Budher menjelaskan, saat itu korban meninggalkan barangnya di ruang rapat untuk istirahat makan siang. Tas berisi HP diletakkan di atas kursi, sedangkan laptop berada di bawah meja.
Kemudian saat kembali ke ruangan tersebut, seluruh barang miliknya sudah hilang. Selanjutnya, korban melaporkan kejadian yang ia alaminya itu ke Polsek Metro Tanah Abang.
Atas laporannya itu, tim Resmob melakukan penyelidikan dengan menelusuri rekaman kamera Closed Circuit Television (CCTV) di lokasi kejadian.
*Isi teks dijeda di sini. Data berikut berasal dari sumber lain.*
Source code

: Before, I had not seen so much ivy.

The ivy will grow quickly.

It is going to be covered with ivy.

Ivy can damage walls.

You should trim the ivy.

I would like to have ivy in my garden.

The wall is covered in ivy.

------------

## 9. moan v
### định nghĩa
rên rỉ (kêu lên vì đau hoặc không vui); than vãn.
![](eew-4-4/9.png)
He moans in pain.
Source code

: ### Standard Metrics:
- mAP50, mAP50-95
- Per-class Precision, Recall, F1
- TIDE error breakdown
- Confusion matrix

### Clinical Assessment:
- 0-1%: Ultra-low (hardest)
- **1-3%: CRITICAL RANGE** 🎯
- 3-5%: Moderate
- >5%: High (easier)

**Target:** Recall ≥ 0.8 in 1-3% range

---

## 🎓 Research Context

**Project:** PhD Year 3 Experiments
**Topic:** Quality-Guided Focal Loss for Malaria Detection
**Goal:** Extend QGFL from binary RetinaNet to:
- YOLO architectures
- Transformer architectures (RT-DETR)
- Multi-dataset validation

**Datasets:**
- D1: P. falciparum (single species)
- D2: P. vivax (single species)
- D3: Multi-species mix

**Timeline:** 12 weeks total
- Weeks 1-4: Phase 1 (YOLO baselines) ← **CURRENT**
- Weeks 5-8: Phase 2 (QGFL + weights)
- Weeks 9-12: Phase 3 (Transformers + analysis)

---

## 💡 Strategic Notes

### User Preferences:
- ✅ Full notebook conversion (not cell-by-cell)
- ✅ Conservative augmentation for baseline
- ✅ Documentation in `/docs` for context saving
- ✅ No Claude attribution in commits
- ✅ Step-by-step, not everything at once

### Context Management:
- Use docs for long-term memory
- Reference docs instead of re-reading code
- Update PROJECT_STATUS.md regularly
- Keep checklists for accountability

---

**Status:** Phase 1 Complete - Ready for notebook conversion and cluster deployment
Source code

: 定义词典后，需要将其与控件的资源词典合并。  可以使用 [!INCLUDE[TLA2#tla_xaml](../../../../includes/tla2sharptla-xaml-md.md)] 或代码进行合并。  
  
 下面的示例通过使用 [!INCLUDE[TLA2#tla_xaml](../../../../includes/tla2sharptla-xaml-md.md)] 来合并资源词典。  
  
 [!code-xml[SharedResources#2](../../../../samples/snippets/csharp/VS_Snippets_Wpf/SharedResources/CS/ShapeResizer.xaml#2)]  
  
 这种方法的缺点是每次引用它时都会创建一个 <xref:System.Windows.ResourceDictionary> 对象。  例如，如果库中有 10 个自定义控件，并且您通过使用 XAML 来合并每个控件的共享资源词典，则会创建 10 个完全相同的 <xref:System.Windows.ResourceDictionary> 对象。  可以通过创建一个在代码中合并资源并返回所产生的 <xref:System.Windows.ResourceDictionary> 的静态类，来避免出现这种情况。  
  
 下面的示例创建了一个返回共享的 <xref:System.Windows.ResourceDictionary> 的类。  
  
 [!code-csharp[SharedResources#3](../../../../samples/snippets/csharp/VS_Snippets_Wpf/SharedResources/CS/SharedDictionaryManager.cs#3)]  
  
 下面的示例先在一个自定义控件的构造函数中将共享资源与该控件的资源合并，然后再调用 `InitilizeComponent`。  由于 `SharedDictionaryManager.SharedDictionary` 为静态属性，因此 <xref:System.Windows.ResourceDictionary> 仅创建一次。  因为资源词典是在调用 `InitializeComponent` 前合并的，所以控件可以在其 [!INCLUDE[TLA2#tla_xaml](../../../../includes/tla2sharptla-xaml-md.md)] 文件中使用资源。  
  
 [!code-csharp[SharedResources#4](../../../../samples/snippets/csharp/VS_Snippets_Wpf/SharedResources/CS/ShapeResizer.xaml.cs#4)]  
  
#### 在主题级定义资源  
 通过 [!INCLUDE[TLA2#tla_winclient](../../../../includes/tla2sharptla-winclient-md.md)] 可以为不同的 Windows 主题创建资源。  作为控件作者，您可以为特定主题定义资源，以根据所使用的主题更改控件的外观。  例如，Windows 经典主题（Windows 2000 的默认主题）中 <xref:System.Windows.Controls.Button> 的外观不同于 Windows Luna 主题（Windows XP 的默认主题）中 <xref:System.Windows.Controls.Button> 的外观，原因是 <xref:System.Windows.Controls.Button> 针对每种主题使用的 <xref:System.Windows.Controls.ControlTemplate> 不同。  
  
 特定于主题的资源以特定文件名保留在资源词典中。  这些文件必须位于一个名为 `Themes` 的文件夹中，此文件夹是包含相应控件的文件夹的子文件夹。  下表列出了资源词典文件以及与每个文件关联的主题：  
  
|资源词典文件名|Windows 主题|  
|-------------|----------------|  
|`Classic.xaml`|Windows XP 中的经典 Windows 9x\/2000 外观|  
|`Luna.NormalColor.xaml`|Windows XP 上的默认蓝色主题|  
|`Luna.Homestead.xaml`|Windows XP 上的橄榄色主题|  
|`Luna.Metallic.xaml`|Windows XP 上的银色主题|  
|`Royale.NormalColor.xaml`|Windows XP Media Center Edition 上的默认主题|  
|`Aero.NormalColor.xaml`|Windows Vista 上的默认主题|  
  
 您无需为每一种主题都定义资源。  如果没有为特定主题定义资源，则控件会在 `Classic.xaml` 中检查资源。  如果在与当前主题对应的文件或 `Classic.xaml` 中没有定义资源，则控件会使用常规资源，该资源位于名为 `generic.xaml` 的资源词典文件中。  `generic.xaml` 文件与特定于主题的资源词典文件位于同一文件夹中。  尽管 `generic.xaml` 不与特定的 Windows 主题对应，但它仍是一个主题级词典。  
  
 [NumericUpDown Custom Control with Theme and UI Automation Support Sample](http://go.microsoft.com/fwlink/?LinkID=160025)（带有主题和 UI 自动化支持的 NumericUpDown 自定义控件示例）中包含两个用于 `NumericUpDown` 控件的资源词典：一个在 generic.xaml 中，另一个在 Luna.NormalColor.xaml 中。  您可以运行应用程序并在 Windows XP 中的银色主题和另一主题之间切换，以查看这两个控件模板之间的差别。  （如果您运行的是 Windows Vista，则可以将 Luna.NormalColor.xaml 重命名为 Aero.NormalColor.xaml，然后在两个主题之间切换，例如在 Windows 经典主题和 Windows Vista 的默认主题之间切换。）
"Dari hasil analisa, polisi menemukan kemiripan dengan dua kasus pencurian lain yang terjadi pada Oktober 2025 dan Agustus 2025 di hotel kawasan Jakarta Pusat," jelasnya.
"Pelaku diduga menyasar kegiatan seminar atau pertemuan di hotel berbintang. Ia masuk dengan penampilan rapi layaknya pekerja kantoran, mengenakan batik dan lanyard, serta membawa tas, sehingga leluasa mengambil barang korban yang ditinggal tanpa pengawasan," sambungnya.
Penangkapan Terduga Pelaku
Hasil penelusuran dari kamera CCTV tersebut, polisi pun mengungkap identitas terduga pelaku yang berikutnya ditangkap pada Jumat (13/2) di kawasan Matraman, Jakarta Timur.
Dalam penangkapan itu, polisi menyita sejumlah barang bukti, di antaranya satu unit laptop milik korban, lanyard, kacamata hitam, tas hitam, baju batik, celana jeans, dan sepatu yang digunakan saat beraksi.
"Pelaku merupakan eksekutor tunggal yang memanfaatkan kelengahan korban. Pelaku memanfaatkan situasi kegiatan di hotel yang cukup ramai. Dengan berpenampilan seperti peserta atau karyawan, pelaku leluasa masuk ke ruang pertemuan dan mengambil barang korban yang ditinggalkan tanpa pengawasan," paparnya.
Masyarakat Lebih Waspada
Atas kejadian itu, Bhudi mengimbau masyarakat agar lebih waspada, terutama saat mengikuti kegiatan di hotel atau ruang publik.
Awasi Barang Berharga
"Kami mengingatkan masyarakat untuk tidak meninggalkan barang berharga tanpa pengawasan. Apabila menemukan atau mengalami tindak kejahatan, segera laporkan ke kantor polisi terdekat atau melalui layanan kepolisian 110 yang dapat diakses selama 24 jam," ujarnya.
"Saat ini NW masih menjalani pemeriksaan intensif di Subdit Resmob Ditreskrimum Polda Metro Jaya. Polisi juga mendalami kemungkinan adanya lokasi kejadian lain yang berkaitan dengan aksi pelaku," pungkasnya.